Full marks to Opera Brava and to Ford and Etal Estates for persevering with open-air opera in the courtyard of Ford Castle, the medieval stonework doing much to contain the sound, and the open western side offering long and spectacular views over the Milfield plain to the Cheviot Hills…
…when you could see them, that is. Ah, yes: it’s the perennial problem of al fresco performance in this country. To be sure, even shows in Mediterranean climes are occasionally struck by thunderstorms: but there, at least, audience and artistes alike tend to steam dry pretty rapidly. Whereas in the UK, the cold sets in and… you know the rest.
In August 2021, Ford and Etal Estates showed courage and vision in booking touring opera company Opera Brava to perform Rossini’s The Barber of Seville and Mozart’s The Marriage of Figaro. Though I always assert that the North-East climate is dry, if cool, those two nights threatened to prove me wrong. As the late David Banks and I wrote here afterwards, the rain barely stopped throughout both operas.
This year, the organisers of Ford and Etal Estates’ Visitor Services, Shannon Denson and Jane Musgrave, moved Opera Brava’s visit to June, in search of better weather. As the heavens opened on Friday, around half-an-hour before curtain-up, we might have been tempted to scoff: another soaking evening appeared in prospect.
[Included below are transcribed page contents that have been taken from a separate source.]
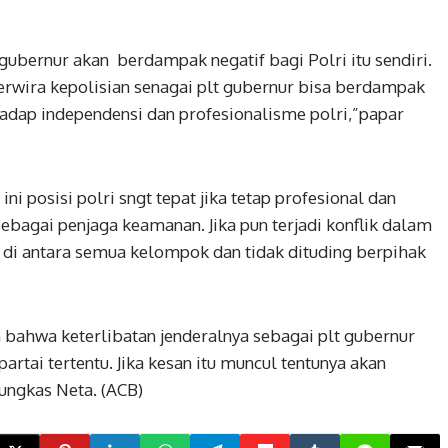
gubernur akan berdampak negatif bagi Polri itu sendiri.
erwira kepolisian senagai plt gubernur bisa berdampak
adap independensi dan profesionalisme polri,”papar
ni posisi polri sngt tepat jika tetap profesional dan
sebagai penjaga keamanan. Jika pun terjadi konflik dalam
ri di antara semua kelompok dan tidak dituding berpihak
 bahwa keterlibatan jenderalnya sebagai plt gubernur
tai tertentu. Jika kesan itu muncul tentunya akan
ungkas Neta. (ACB)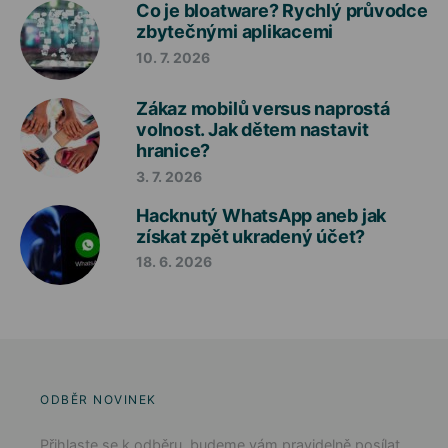
Co je bloatware? Rychlý průvodce
zbytečnými aplikacemi
10. 7. 2026
Zákaz mobilů versus naprostá
volnost. Jak dětem nastavit
hranice?
3. 7. 2026
Hacknutý WhatsApp aneb jak
získat zpět ukradený účet?
18. 6. 2026
ODBĚR NOVINEK
Přihlaste se k odběru, budeme vám pravidelně posílat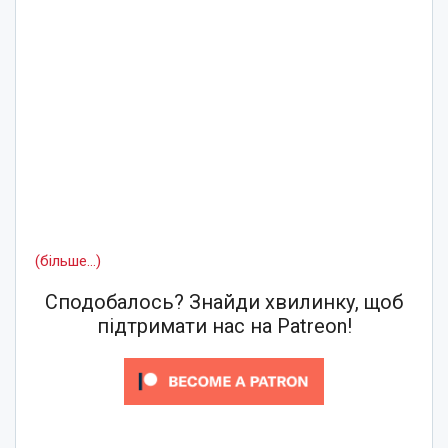
(більше…)
Сподобалось? Знайди хвилинку, щоб
підтримати нас на Patreon!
But the rain stopped at precisely 7.29pm and, though it threatened all evening, it never returned.
So far, so good, then. But what of Tosca on Saturday? We Traffords were unable to go, but as horizontal sheets of rain swept across the plain at about 4pm, I had a feeling we’d been granted a lucky escape. But then, a miracle. Blue sky reigned instead of cloud, and a beautiful evening ensued.
The courage of organisers, performers and audience alike was richly rewarded: as the picture at the top illustrates, when summer comes to a Ford Castle opera, the setting is hard to beat.
They cracked the weather, then: but what of the performances? To my mind (and according to my spies at Tosca), they were even better than last year’s. As before, the small cast of eight or ten soloists also formed a chorus at need: their excellent individual voices, without a discernible weak link, blended smoothly to create very effective crowd scenes. As for Friday’s main characters, Vivien Conacher was an appropriately shameless Carmen, the gipsy lilt of her Spanish-style love-songs both powerful and seductive. Don Jose, the naïve young soldier she ensnares, was played by Andrew Rawlings, a tragic tenor with effortless top notes (always a joy), while Ian Beadle’s alpha-male toreador (Escamillo) credibly turned Carmen’s head and humiliated Jose.
I’m assured that Tosca’s soloists, too, did not fail to please. Meanwhile, a tight band of musicians played a very convincing cut-down version of the full orchestral score: sets and lighting were simple but effective; and the sound was perfectly balanced, as far as I could tell, wherever in the courtyard one chose to pitch one’s picnic-chair.
This collaboration between Food and Etal Estates and Opera Brava is excellent, and Godzone is lucky to have it. Having laid the ghost of unrelenting wet nights, I very much hope that it will be repeated next year – and, indeed, that more people will trust and support it. It should certainly be a fixture in the area’s artistic calendar.